Investigadores del Centro de Investigación en Alimentación y Desarrollo (CIAD) han hecho una contribución de gran trascendencia para la comunidad científica internacional al crear una base de datos genómicos del mango para su uso a nivel mundial.
Se espera que dicha aportación apoye futuros experimentos en mango, ya que actualmente no se conoce el genoma ni tampoco existen bases de datos genómicas.
Este logro fue resultado de un trabajo en colaboración entre académicos del CIAD, el Instituto Nacional de Ecología (Inecol) y las instituciones estadounidenses Skidmore College y la Universidad Cornell.
El análisis transcriptómico de mango (Mangifera indica L.), es resultado de la tesis doctoral de Julio César Tafolla Arellano, dirigida por Martín Ernesto Tiznado Hernández, profesor de la Coordinación de Tecnología de Alimentos de Origen Vegetal del CIAD, y fue publicado en la revista Scientific Report del grupo Nature, una publicación científica de gran prestigio a nivel global.
“Existen otros transcriptomas de mango, sin embargo, nuestro trabajo de investigación titulado “Transcriptome Analysis of Mango (Mangifera indica L.) Fruit Epidermal Peel to Identify Putative Cuticle-Associated Genes” tuvo como objetivo conocer el fenómeno de biosíntesis de cutícula, identificando los genes que participan en este proceso”, comentó Tafolla Arellano.
El análisis bioinformático, agregó, arrojó como resultado más de ciento siete mil unigenes con un N50 de 2,235 y una longitud promedio de 1,717 pares de bases, los cuales se encuentran entre los valores más altos, comparado con transcriptomas de mango anteriormente reportados.
Con esta información se creó la base datos de mango llamada “Mango RNA-Seq Database”, la cual se encuentra disponible en el enlace electrónico http://bioinfo.bti.cornell.edu/cgi-bin/mango/index.cgi
Una contribución para la economía nacional
De acuerdo a los investigadores del CIAD, el mango tiene limitada vida de anaquel, principalmente por la pérdida de peso y textura que ocurre mediante la transpiración, aunado al ataque de patógenos, lo cual limita considerablemente su comercialización en el mercado nacional e internacional.

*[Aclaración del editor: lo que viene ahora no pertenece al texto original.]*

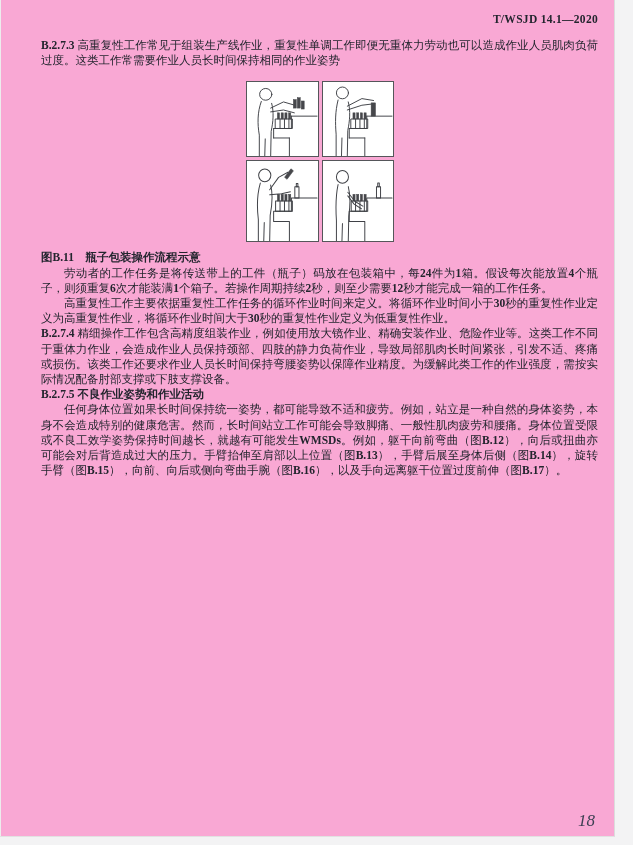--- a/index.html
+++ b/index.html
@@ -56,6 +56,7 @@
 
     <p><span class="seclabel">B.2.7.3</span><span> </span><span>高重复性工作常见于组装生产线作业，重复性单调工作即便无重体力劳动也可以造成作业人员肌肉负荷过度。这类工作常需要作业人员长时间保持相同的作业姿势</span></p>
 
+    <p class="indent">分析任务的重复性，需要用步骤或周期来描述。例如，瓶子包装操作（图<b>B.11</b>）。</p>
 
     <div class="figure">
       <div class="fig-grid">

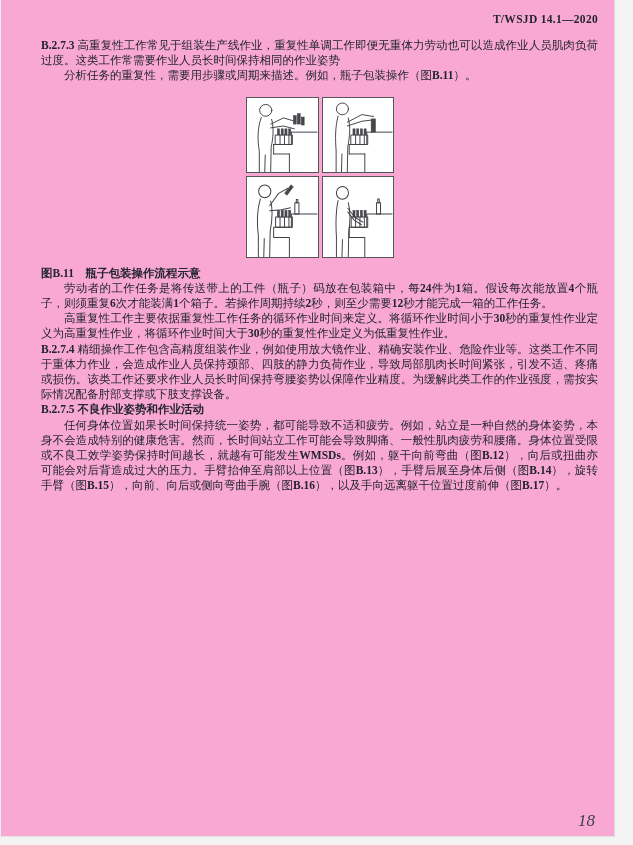--- a/index.html
+++ b/index.html
@@ -136,6 +136,7 @@
 
     <p class="indent mt-worker">劳动者的工作任务是将传送带上的工件（瓶子）码放在包装箱中，每<b>24</b>件为<b>1</b>箱。假设每次能放置<b>4</b>个瓶子，则须重复<b>6</b>次才能装满<b>1</b>个箱子。若操作周期持续<b>2</b>秒，则至少需要<b>12</b>秒才能完成一箱的工作任务。</p>
 
+    <p class="indent">重复性作业工作非常容易发生疲劳现象，作业人员的肌肉无法在作业间隙的短时间内完全恢复。随作业时间增加，作业人员的疲劳累积程度加深，需要更大的力来执行相同的任务。因此，当在疲劳状态下继续作业时，受伤的概率将会显著提升。工作节奏决定了特定任务周期之间可用于休息和恢复身体的时间。速度越快，可用于恢复的时间越少，<b>WMSDs</b>的危险就越高。</p>
 
     <p class="indent">高重复性工作主要依据重复性工作任务的循环作业时间来定义。将循环作业时间小于<b>30</b>秒的重复性作业定义为高重复性作业，将循环作业时间大于<b>30</b>秒的重复性作业定义为低重复性作业。</p>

Análisis realizados en tomate (Solanum lycopersicum) sugieren que su cutícula controla la transpiración y actúa como barrera al ataque de patógenos. Sin embargo, en el caso del mango los estudios moleculares de estos fenómenos se ven limitados por la falta de información de su genoma, por lo que la contribución del CIAD hará posible investigar diversos mecanismos de esta fruta a nivel molecular.
Los genes analizados en este estudio mediante la técnica de secuenciación de ARN de la segunda generación (RNA-Seq) son la primer evidencia molecular que apoyará en la elucidación de la biosíntesis de cutícula de mango, lo cual permitirá el diseño de estrategias para prolongar su vida postcosecha, así como de otras frutas tropicales para los que pueda ser útil esta base de datos.
Actualmente el grupo de investigación realiza un proyecto similar con guanábana (Annona muricata L.) y tiene intenciones de continuar con papaya (Carica papaya L.) y pitaya (Stenocereus thurberi L.), con el propósito de impulsar la calidad de frutos tropicales que México exporta.
La versión original y en extenso del artículo puede ser consultada en el siguiente enlace electrónico: www.nature.com/articles/srep46163.